BGE-large-en-v1.5 (BAAI) generates dense embeddings, state-of-the-art for semantic retrieval tasks. Initial retrieval pulls the top candidates by cosine similarity from ChromaDB. A cross-encoder (ms-marco-MiniLM-L-6-v2) then reranks the candidates, cross-encoders score query-document pairs jointly, capturing nuanced relevance signals that bi-encoder retrieval misses. A keyword score boost is applied on top to ensure that exact terminology matches (critical in technical subjects) aren't deprioritised by semantic distance alone.

The result: retrieval that understands what you mean and what you said simultaneously.

Conversational Context and Follow-Up Detection

Single-turn RAG — one question, one answer, no memory, is adequate for search but breaks down as a study tool. SATORI maintains a three-turn conversation window. More importantly, it actively detects follow-up questions: short or ambiguous queries like "Can you elaborate?" or "Give me an example of that" are automatically enriched with context from the previous exchange before retrieval runs. The user doesn't need to repeat context, SATORI infers it.

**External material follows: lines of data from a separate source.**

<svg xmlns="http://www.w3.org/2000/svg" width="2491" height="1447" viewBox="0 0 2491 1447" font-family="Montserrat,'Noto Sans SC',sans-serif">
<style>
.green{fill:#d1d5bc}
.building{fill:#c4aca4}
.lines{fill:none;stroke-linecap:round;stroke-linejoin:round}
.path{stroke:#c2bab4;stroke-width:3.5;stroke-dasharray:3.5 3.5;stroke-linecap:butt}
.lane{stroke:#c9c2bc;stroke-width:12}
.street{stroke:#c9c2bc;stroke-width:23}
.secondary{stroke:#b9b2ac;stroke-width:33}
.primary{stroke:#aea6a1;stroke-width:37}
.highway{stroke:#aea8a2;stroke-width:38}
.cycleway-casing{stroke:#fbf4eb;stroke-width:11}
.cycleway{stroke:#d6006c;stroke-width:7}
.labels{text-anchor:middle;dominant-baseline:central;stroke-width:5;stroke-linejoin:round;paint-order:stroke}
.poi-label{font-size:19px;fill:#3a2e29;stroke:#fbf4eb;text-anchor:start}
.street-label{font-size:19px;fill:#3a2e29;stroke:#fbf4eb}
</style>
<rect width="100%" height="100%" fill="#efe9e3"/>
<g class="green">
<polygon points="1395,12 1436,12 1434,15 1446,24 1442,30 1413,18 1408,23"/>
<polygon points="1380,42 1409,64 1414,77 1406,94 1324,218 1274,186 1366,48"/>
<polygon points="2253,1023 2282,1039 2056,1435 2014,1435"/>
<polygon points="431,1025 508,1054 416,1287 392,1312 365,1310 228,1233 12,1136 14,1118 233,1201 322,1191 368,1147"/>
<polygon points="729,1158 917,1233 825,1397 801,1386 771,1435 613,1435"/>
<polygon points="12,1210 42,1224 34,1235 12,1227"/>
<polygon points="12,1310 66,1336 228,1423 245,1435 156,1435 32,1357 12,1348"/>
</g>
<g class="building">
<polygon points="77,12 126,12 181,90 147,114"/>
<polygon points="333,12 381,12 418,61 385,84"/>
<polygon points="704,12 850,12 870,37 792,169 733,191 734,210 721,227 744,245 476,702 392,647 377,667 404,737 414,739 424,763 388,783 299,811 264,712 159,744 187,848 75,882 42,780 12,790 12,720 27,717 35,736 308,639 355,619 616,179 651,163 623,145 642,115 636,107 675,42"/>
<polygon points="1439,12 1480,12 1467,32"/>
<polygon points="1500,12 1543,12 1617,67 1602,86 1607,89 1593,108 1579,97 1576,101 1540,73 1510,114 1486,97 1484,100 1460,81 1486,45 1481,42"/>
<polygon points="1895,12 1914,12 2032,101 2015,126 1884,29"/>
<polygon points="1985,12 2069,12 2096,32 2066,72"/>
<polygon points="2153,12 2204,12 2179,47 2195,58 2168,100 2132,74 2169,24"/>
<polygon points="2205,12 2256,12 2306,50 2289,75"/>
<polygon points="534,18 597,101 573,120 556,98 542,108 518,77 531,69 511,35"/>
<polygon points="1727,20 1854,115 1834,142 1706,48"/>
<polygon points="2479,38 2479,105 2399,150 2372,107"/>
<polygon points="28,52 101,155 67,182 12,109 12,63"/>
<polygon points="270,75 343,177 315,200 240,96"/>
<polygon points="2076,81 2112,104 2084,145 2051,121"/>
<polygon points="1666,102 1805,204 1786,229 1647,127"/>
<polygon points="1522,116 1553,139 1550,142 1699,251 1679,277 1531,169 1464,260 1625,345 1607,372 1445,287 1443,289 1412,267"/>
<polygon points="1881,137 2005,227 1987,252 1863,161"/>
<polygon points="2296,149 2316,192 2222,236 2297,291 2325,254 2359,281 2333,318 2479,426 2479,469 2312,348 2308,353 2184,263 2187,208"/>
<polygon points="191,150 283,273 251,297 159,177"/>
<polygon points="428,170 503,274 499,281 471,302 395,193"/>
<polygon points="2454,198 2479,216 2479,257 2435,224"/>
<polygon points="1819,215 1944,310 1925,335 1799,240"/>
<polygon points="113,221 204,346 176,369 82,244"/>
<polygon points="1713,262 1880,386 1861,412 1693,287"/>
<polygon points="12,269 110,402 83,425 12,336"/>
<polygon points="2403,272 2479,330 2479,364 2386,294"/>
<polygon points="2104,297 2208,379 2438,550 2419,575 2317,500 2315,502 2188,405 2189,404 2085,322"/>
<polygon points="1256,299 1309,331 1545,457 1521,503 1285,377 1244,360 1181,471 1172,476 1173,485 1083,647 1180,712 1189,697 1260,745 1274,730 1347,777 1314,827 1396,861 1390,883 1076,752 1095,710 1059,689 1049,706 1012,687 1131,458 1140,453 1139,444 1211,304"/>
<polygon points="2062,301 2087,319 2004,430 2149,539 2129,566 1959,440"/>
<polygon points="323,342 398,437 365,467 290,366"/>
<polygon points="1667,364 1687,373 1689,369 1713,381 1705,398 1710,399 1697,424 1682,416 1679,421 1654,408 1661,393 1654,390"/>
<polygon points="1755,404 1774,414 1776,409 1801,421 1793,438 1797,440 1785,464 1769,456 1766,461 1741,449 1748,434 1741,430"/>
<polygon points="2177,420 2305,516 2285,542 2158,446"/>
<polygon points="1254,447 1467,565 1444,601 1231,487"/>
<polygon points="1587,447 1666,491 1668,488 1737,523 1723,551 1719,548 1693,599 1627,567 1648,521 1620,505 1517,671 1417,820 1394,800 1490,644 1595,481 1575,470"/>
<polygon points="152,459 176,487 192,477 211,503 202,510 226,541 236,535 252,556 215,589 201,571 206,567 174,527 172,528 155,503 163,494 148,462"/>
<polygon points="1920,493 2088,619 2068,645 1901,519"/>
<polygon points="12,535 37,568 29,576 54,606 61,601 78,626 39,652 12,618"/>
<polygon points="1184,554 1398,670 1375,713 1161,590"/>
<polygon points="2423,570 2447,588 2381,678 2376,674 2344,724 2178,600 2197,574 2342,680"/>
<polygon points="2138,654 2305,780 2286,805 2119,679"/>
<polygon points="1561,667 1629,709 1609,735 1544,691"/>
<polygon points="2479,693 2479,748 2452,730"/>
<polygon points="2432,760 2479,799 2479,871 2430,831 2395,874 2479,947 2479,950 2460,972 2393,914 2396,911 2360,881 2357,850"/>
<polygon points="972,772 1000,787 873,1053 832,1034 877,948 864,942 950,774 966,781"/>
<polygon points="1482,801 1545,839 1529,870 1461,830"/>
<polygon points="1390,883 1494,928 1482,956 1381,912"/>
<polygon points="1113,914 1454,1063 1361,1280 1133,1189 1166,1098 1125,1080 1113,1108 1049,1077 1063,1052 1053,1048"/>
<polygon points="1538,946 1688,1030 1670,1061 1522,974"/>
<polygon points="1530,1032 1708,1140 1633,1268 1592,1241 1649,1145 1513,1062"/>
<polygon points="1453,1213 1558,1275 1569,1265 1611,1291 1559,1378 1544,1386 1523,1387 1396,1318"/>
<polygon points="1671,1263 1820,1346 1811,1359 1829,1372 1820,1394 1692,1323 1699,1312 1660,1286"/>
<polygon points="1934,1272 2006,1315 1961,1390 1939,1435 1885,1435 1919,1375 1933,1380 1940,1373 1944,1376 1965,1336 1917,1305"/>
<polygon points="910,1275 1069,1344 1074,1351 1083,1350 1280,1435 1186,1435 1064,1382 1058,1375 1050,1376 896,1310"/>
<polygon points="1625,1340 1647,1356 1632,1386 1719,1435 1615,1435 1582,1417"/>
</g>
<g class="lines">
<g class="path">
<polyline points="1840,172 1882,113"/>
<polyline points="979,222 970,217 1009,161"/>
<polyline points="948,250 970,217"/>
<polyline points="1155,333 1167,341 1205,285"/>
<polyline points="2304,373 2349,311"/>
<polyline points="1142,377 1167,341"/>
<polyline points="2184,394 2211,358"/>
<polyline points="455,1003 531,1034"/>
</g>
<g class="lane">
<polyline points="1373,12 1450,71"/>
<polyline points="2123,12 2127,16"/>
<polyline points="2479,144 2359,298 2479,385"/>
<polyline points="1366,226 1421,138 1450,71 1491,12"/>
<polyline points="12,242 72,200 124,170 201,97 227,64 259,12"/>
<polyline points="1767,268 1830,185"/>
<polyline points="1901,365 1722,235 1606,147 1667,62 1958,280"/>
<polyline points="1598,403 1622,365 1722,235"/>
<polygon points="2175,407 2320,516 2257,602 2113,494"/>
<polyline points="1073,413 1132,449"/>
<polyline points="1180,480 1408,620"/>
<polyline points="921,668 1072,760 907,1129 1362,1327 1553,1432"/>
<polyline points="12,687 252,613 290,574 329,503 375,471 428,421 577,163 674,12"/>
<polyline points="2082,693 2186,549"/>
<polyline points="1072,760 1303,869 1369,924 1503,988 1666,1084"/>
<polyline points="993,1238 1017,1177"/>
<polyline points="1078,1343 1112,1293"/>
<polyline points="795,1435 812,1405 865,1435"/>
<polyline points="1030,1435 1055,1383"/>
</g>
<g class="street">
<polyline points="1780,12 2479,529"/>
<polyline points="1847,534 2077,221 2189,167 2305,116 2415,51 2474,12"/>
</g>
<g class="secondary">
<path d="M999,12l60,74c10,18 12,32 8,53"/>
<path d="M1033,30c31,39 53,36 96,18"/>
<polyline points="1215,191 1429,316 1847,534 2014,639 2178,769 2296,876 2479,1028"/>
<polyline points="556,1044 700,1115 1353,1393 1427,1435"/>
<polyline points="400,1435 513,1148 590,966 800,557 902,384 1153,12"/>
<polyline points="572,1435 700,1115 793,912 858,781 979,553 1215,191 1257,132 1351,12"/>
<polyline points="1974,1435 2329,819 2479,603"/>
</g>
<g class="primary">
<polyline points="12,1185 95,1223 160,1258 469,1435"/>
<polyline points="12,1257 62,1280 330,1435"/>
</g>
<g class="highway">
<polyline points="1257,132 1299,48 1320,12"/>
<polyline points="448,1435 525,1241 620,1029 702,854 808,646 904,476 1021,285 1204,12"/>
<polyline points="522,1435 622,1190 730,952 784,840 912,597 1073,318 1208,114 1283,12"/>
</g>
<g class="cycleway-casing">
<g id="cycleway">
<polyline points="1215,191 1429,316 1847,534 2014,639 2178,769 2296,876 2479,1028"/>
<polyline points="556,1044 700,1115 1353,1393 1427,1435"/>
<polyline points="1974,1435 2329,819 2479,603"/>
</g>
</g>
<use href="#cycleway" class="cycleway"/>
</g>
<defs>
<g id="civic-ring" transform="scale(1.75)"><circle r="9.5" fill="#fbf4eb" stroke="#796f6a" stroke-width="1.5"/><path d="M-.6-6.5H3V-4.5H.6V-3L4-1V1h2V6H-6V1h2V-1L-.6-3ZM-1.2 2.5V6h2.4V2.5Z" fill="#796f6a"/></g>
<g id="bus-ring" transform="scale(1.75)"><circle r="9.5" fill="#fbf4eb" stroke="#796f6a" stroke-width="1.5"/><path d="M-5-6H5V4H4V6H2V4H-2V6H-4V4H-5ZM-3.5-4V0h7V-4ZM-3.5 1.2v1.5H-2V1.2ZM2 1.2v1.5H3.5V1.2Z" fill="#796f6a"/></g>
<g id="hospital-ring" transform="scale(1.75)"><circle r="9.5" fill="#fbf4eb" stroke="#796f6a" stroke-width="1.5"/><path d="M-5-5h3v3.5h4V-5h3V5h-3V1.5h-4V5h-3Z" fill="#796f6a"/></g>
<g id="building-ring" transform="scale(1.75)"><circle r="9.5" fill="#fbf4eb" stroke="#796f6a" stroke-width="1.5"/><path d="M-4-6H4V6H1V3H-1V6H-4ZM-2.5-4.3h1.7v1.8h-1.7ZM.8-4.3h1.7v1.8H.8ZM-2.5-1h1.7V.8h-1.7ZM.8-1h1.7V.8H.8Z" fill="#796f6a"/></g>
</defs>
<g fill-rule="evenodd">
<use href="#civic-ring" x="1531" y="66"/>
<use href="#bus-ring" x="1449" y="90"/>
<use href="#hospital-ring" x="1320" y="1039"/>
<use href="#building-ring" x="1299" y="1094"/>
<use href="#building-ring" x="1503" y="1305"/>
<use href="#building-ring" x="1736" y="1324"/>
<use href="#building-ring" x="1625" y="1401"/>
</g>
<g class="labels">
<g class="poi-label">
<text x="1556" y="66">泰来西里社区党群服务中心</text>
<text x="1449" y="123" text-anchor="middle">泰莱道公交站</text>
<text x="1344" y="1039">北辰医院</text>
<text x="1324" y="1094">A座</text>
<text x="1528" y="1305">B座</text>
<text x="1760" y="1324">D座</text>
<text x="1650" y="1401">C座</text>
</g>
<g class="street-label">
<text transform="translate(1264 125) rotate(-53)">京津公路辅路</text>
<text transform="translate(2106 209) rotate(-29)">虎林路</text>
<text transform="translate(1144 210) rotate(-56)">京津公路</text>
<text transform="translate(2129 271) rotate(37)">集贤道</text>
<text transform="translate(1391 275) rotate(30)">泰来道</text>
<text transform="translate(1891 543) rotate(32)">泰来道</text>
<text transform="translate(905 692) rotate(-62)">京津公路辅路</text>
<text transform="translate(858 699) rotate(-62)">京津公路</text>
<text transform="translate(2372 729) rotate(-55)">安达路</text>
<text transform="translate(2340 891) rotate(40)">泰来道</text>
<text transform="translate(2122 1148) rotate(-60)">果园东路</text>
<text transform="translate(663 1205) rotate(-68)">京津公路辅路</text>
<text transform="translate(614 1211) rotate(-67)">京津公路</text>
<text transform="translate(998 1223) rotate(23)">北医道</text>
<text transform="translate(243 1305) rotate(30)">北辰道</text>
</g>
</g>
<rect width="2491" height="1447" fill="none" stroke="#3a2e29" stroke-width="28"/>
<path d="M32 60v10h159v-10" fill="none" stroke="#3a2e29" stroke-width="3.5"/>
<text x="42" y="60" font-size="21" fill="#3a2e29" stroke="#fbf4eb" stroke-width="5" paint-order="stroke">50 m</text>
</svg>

Session Isolation and Lifecycle Management

Every user gets a fully isolated session environment with their own ChromaDB instance, their own uploaded PDFs, and their own conversation history. Sessions carry a 24-hour TTL with automatic cleanup, no data accumulates between sessions, no user's knowledge bank bleeds into another's. Subsequent PDF uploads within a session are incremental, only changed files are reprocessed, with SHA-256 hashing used to detect unchanged documents.

Architecture Summary

React + TypeScript frontend (Vite, Tailwind CSS) Claude.ai-style chat layout with typing indicator, mode badges, and markdown rendering. Node.js + Express backend handles session management, file uploads (Multer, 50MB PDF limit, up to 20 files), and bridges to the Python RAG engine via subprocess. The Python RAG Brain runs the full pipeline: extraction, chunking, embedding, retrieval, strict synthesis, and LLM tutor integration. ChromaDB provides persistent vector storage per session.

Results & Impact

A production-grade RAG system that handles scanned PDFs, embedded equations, multi-turn conversation, and session isolation, with a dual-mode architecture that gives users document accuracy and LLM depth in the same interface.